The observatory said nine cases in which journalists’ rights were violated included beatings and theft of their equipment. Seventeen journalists were arrested while covering clashes, of which five were released, two were prevented from covering clashes, and three are facing judicial accusations.

Journalists against Torture General Coordinator Ashraf Abbas said in the statement that “‘terrorism’ was the scarecrow the government used to repress journalists during coverage … preventing them from doing their job.”

Al-Jazeera correspondents Mohamed al-Omda and Mohamed Saleh were arrested in January, in addition to Hassan Abdulla who was accused of working for Al-Jazeera and inciting violence.

Not only did the government abuse journalists’ rights, said the statement, the Muslim Brotherhood also attacked journalists while they were covering clashes and protests. Journalist Islam Abu Khatwa was seized, beaten for one hour and his camera was destroyed by Brotherhood members.

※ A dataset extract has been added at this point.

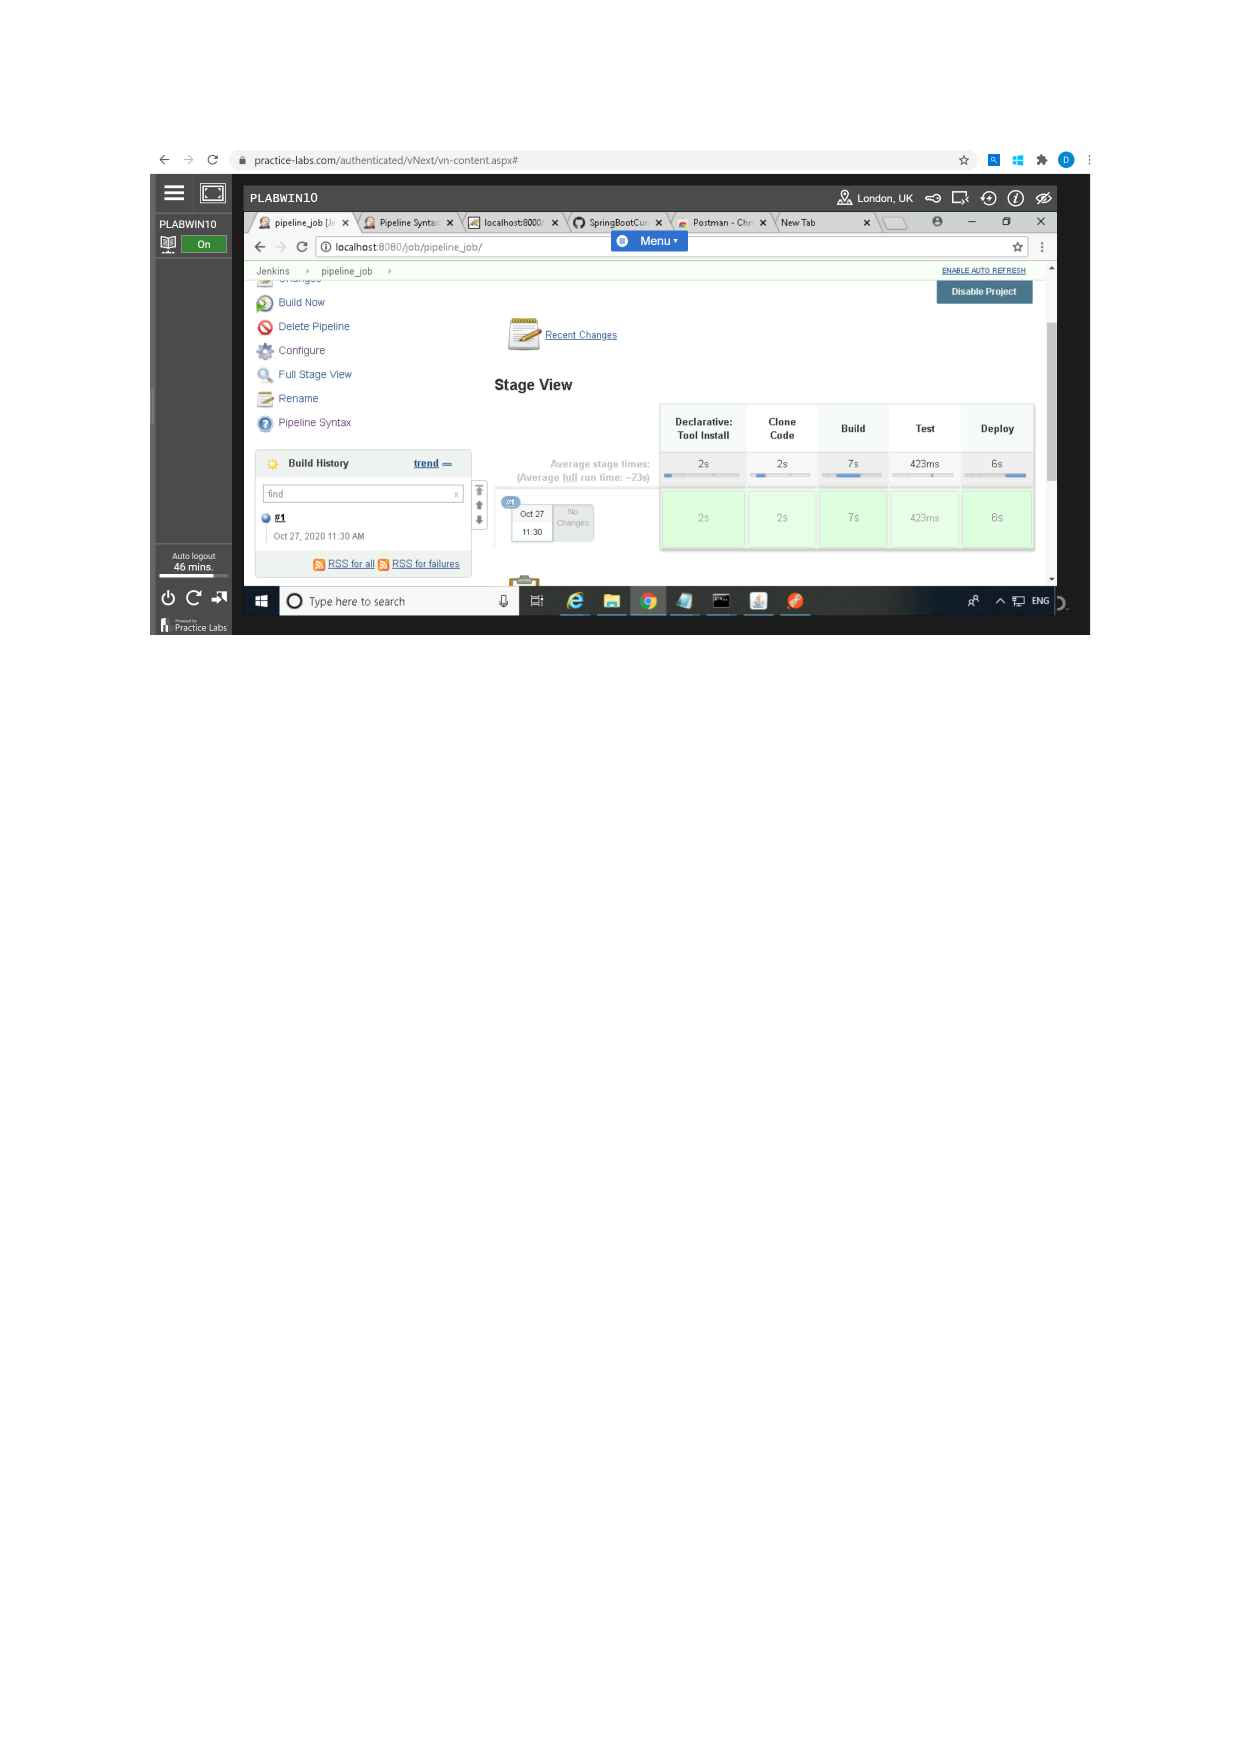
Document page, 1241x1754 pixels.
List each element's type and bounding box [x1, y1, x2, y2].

picture [150, 150, 1091, 635]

Abbas called for journalists to be protected during demonstrations expected to take place on the anniversary of the January 25 Revolution, adding that journalists should be allowed to deliver the truth according to Articles 71 and 72 of the 2014 constitution.

Abbas told The Cairo Post that the observatory is delivering legal support to most of the arrested journalists and is in contact with their families.

“Samah Ibrahim, a journalist at the Freedom and Justice Party [newspaper] was sentenced to 15 days [on Jan. 21] pending investigations,” said Abbas, adding that “the observatory contacted her family and sent her legal support, in addition to Fady Samir, the correspondent for Al-Masdar news network who is accused of protesting and inciting violence.”

On the other side, Abbas said the observatory has no contact with the Journalists’ Syndicate because “the syndicate does not strongly apply its role to its registered journalists,” and it does not take actions to protect unregistered journalists.

 “It only sends denouncing speeches but does not actually act,” Abbas claimed.

Abbas told TCP that Journalists against Torture is in cooperation with the Association for Freedom of Thoughts and Expression (AFTE) and will form a monitoring room that will be working around the clock to oversee any violations that may take place against journalists during the January 25 anniversary.